第一百三十九章:桥墩侧面留了一个空位
赵守仁再次出发的时候,怀里多了两样东西:一片干净的白纸和一小截炭条。白纸是林墨从暗格里翻出来的旧纸,裁成巴掌大小,边角用刀切齐了,没有叠过。炭条是普通的,前端削尖了,用一小块旧布裹着,不至于在怀里蹭断。赵守仁把它们放进胸口的暗袋里,在晨光中走出东暖阁,沿着城墙根穿过晨雾,沿着运河岸一路南行。他没有在路上停留,穿过通州和河西务的时候没有进站,在杨柳青和天津卫之间也没有停顿,像是有既定的路程和节点需要依次经过。

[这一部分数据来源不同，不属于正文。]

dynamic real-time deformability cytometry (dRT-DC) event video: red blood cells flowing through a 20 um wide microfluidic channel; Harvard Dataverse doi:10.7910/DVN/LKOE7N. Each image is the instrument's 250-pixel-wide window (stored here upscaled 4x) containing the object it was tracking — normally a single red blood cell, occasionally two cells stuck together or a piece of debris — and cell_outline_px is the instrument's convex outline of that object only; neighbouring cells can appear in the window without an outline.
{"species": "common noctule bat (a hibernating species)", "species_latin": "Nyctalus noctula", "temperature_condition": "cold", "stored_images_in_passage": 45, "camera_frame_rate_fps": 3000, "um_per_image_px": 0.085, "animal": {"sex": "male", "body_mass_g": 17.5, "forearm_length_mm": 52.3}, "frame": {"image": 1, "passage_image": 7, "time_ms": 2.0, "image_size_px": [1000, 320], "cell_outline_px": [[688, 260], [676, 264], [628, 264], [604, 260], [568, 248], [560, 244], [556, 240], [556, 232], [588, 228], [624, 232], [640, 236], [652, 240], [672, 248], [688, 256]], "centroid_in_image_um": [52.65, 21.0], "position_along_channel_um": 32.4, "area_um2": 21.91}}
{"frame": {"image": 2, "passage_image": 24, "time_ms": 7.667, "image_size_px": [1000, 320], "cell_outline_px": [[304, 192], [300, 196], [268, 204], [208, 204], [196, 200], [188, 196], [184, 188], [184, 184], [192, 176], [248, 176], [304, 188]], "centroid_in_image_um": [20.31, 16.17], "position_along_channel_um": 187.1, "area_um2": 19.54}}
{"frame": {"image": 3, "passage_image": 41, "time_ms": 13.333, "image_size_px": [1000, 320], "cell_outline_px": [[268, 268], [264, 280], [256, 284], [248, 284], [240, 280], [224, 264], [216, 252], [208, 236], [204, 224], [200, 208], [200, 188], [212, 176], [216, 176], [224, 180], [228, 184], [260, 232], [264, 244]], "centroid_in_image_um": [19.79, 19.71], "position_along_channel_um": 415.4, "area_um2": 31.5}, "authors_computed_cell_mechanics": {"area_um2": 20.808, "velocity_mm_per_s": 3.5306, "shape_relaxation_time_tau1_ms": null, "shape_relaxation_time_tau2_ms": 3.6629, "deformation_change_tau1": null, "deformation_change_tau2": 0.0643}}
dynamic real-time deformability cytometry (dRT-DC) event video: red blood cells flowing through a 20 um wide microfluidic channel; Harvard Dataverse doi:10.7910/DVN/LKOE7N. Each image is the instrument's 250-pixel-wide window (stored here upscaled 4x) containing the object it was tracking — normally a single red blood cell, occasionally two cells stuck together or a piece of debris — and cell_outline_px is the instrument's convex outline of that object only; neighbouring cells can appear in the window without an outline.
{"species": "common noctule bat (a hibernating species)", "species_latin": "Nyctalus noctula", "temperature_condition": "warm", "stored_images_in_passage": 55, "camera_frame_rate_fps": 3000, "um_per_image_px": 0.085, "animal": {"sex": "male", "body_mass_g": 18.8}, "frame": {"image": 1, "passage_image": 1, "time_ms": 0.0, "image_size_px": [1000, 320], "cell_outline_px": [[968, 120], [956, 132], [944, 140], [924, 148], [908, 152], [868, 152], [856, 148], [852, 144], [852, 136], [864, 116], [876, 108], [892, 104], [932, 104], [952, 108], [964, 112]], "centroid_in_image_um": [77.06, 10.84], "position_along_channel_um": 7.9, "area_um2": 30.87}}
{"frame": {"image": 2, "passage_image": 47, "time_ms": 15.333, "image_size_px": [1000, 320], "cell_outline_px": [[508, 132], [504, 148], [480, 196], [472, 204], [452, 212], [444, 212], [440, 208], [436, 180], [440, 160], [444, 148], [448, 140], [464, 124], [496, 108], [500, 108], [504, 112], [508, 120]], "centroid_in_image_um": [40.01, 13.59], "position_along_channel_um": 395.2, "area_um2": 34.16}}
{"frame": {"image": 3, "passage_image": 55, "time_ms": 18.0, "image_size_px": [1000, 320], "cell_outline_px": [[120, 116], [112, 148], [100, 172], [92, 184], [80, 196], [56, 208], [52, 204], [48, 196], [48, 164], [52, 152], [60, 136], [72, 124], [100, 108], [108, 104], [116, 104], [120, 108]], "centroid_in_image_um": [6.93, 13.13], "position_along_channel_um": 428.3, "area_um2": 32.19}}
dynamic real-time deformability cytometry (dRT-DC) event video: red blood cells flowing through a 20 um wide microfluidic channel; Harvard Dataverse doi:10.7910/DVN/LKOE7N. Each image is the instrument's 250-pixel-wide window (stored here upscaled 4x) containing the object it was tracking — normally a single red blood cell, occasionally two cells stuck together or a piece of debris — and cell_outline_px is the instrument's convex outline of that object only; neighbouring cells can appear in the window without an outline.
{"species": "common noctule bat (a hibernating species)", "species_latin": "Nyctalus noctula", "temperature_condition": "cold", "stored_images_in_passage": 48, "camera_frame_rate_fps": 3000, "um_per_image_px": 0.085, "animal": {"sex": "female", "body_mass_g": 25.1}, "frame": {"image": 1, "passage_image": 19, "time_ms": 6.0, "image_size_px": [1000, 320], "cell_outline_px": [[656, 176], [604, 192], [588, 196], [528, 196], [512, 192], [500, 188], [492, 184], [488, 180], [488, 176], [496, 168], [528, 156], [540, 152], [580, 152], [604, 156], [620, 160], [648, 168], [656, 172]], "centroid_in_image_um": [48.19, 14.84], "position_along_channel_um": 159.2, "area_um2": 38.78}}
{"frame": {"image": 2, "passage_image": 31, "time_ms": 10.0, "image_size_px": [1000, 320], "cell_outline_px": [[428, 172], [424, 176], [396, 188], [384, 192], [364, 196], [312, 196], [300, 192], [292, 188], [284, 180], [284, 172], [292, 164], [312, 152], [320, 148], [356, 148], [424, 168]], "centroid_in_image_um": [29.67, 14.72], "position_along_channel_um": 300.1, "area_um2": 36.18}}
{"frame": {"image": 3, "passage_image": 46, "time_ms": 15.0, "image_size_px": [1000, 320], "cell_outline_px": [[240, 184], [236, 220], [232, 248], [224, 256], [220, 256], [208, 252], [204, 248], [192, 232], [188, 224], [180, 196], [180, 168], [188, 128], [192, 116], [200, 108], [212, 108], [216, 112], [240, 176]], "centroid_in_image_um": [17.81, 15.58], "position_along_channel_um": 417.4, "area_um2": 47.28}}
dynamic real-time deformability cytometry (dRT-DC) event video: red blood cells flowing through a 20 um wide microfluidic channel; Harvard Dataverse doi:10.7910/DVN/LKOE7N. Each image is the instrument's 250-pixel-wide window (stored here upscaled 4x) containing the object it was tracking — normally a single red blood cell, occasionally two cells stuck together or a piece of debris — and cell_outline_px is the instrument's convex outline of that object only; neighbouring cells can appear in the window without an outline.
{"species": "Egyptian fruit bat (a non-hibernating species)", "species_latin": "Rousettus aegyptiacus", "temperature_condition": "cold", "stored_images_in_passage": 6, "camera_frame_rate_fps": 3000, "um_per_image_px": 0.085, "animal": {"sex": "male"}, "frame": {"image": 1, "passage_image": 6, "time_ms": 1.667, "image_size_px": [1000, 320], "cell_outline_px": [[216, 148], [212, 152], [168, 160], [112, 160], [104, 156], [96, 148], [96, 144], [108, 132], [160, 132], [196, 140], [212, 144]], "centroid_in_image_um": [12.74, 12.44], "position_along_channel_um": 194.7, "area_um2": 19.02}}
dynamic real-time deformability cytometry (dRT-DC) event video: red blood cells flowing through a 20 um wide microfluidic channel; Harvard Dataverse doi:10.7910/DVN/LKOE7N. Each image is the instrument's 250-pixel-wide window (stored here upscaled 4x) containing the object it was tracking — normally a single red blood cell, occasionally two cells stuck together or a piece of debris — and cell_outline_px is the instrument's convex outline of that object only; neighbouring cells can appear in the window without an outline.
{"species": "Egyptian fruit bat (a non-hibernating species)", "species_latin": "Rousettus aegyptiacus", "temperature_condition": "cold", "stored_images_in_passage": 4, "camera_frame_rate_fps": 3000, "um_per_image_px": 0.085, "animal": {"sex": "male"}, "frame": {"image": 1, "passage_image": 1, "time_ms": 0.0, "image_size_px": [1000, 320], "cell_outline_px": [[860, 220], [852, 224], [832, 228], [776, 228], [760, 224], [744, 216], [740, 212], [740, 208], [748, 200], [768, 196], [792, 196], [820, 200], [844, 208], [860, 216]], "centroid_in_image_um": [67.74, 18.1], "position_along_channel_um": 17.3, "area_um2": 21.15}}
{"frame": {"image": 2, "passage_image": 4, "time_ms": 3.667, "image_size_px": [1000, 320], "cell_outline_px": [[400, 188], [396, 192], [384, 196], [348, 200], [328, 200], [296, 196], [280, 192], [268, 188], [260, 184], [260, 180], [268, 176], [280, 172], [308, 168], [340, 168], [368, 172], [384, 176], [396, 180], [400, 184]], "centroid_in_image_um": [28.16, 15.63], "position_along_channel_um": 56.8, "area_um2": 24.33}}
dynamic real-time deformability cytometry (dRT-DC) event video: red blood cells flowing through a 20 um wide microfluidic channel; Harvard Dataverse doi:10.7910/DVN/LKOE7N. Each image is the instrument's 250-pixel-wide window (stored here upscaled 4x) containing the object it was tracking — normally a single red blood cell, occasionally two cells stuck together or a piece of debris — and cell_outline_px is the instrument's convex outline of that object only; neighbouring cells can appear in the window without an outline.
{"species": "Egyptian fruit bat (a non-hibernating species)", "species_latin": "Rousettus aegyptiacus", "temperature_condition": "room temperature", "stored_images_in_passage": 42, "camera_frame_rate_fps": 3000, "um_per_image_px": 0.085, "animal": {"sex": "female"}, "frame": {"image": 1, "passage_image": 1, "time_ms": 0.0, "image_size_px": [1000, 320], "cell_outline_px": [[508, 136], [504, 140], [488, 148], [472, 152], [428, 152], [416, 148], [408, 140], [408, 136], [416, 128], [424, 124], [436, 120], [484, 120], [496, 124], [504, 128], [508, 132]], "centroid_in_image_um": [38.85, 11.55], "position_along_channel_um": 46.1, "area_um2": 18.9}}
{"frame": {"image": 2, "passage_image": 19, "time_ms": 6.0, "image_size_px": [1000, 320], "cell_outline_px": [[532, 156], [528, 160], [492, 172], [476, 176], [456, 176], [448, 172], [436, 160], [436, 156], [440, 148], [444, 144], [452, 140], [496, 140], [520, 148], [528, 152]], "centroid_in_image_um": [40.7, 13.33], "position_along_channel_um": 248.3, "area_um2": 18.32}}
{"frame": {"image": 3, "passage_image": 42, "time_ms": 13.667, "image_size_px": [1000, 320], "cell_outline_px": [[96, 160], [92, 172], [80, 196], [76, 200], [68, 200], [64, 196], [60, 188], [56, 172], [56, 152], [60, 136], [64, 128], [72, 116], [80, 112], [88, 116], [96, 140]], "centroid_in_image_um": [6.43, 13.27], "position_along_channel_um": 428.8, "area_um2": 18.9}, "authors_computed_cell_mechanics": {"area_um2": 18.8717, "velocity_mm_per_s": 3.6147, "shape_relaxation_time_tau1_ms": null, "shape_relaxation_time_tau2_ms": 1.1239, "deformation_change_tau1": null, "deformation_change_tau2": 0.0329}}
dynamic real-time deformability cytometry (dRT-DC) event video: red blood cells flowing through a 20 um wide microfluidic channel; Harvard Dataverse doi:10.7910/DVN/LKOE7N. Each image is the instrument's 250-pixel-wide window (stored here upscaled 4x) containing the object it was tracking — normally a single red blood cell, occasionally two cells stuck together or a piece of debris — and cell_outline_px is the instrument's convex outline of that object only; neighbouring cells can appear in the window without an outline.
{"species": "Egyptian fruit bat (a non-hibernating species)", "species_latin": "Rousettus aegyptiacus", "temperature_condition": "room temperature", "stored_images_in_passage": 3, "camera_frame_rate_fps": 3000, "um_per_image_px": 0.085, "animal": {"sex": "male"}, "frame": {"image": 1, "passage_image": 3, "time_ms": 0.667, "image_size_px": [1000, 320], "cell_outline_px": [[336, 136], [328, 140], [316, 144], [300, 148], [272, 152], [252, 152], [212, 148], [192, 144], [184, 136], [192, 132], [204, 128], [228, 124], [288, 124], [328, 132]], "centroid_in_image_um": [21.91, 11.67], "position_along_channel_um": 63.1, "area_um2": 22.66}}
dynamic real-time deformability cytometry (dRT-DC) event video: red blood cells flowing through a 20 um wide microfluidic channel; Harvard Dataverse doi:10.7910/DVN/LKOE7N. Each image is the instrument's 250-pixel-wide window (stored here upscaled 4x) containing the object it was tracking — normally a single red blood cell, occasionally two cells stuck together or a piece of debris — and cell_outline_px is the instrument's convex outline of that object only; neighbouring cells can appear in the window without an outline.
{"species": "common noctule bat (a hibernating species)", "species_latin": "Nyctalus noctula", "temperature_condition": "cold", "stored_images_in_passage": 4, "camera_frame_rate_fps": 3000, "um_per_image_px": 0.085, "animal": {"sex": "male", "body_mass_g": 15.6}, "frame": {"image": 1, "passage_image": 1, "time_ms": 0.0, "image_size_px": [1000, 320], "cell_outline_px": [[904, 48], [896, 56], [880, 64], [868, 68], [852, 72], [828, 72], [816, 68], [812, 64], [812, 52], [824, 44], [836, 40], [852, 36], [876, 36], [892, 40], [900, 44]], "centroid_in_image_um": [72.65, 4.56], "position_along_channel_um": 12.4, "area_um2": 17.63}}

第二天傍晚他到临清的时候天色还亮着,在城外一处旧渡口歇了一夜,第三天清晨天亮之前就起身继续南行。到茶亭的时候雾气正薄,他从怀里取出那片白纸和炭条,在纸上画了一组符号——不是窄巷系统的方格和箭头,也不是砖窑壁上的旧符号,是林墨让他带去的新内容。一串由几个圆点依次排列的序列,像是某种等待被识别的标记。画完之后他扫了一眼桌面上的粗瓷碗,干饼渣还在,布片还在,碗底短横线没有增加,然后把白纸折好,放进了桥墩侧面一处平整的砖缝里,用一小块碎瓦片压住边缘。他又检查了一下桥墩正面那组旧符号,确认了它们的状态没有发生变化,然后沿着运河岸继续往南走,在石阶上也没有停留,直接经过了那里,在确认没有新的变化后沿原路折返。他的脚步声在路径上持续了很久,直到逐渐被更远处的水流声吸收和覆盖。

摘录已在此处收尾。